In the most recent issue of the Sun magazine, a really, really good publication, writer Nicholas Carr has this to say about blogs:
Though in theory you can reach a global audience through the Internet, the reality is that the vast majority of blogs, for example, are read by very small audiences. Writing one is not all that different from publishing your own photocopied zine in the eighties or being a ham-radio operator in the fifties.
Well, Nicholas, I wrote for a photocopied zine in the eighties, and it's almost certain there were more readers of that zine than there are of BwP.

Becca and I both read The Sun. As far as I know, it's the only magazine that's lasted some 25 years without advertising.
I edited a litmag in the 90s, and we stacked arms after eighteen months. I think we had some 100 readers (a lot more than my blog), but publication costs got away from us. So far, that's not a problem with "small-fry" blogs.

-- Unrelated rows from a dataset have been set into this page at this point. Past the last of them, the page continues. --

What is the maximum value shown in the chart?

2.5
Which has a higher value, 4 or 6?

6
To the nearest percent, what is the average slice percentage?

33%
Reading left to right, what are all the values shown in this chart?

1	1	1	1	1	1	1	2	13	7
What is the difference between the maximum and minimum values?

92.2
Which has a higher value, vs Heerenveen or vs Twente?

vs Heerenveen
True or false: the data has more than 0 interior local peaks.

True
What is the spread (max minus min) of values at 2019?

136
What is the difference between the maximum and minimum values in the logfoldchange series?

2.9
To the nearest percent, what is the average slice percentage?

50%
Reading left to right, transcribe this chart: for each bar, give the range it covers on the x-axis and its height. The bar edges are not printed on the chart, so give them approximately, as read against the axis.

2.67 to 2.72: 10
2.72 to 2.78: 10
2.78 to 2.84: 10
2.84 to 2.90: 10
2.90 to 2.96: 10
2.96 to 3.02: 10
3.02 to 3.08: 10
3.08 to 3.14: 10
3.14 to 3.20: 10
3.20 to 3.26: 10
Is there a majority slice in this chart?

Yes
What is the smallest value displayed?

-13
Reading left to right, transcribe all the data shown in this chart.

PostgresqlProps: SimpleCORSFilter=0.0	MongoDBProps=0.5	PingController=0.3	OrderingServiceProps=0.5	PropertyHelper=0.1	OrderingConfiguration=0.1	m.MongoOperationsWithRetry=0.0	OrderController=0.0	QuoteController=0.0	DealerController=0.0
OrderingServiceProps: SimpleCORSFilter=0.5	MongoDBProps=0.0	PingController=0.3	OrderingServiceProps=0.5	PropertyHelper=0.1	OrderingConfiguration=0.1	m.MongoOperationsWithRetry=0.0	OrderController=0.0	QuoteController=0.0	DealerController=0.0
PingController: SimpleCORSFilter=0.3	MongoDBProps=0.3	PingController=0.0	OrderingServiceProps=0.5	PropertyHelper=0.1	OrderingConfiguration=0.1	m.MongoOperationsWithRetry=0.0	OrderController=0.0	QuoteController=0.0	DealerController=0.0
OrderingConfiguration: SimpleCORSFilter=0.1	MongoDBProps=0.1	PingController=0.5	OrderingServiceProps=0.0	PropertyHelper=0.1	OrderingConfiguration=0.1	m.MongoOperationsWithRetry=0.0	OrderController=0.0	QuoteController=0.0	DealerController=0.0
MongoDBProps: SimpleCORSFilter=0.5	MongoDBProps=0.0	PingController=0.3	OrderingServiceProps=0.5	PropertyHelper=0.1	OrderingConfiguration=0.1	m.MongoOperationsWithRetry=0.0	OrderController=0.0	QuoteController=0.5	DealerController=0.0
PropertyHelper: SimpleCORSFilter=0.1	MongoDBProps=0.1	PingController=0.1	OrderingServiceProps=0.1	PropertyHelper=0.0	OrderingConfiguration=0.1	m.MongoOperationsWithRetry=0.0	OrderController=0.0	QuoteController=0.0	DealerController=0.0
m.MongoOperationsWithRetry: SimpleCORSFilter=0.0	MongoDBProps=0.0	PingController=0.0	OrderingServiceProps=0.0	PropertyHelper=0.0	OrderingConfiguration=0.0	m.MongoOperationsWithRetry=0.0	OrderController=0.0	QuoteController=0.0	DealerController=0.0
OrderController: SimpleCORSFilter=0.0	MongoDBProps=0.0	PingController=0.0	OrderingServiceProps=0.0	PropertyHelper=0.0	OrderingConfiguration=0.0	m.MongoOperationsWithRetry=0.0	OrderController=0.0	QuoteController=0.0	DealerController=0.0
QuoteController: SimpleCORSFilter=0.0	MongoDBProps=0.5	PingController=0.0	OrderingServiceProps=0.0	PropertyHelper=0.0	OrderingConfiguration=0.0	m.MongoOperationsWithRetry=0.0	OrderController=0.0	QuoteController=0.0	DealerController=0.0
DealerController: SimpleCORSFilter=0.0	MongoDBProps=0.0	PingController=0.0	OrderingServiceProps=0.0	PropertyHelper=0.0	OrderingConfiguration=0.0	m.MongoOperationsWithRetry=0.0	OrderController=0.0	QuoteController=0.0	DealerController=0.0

Hope you're right about that lottery ticket.
Posted by: Bob Mustin | March 12, 2009 at 10:39 PM
Heh, like that - a lottery ticket!
Posted by: Lee | March 14, 2009 at 06:26 AM
I have known about the Sun for a very long time-- it's edited about 10 miles from my home-- but I never read it until last week. This is an exciting time for writing. Edith Wharton has a terrific little sub-story about failed writers and journalists in The Age of Innocence. Fun to read about how the more things change, the more they stay the same.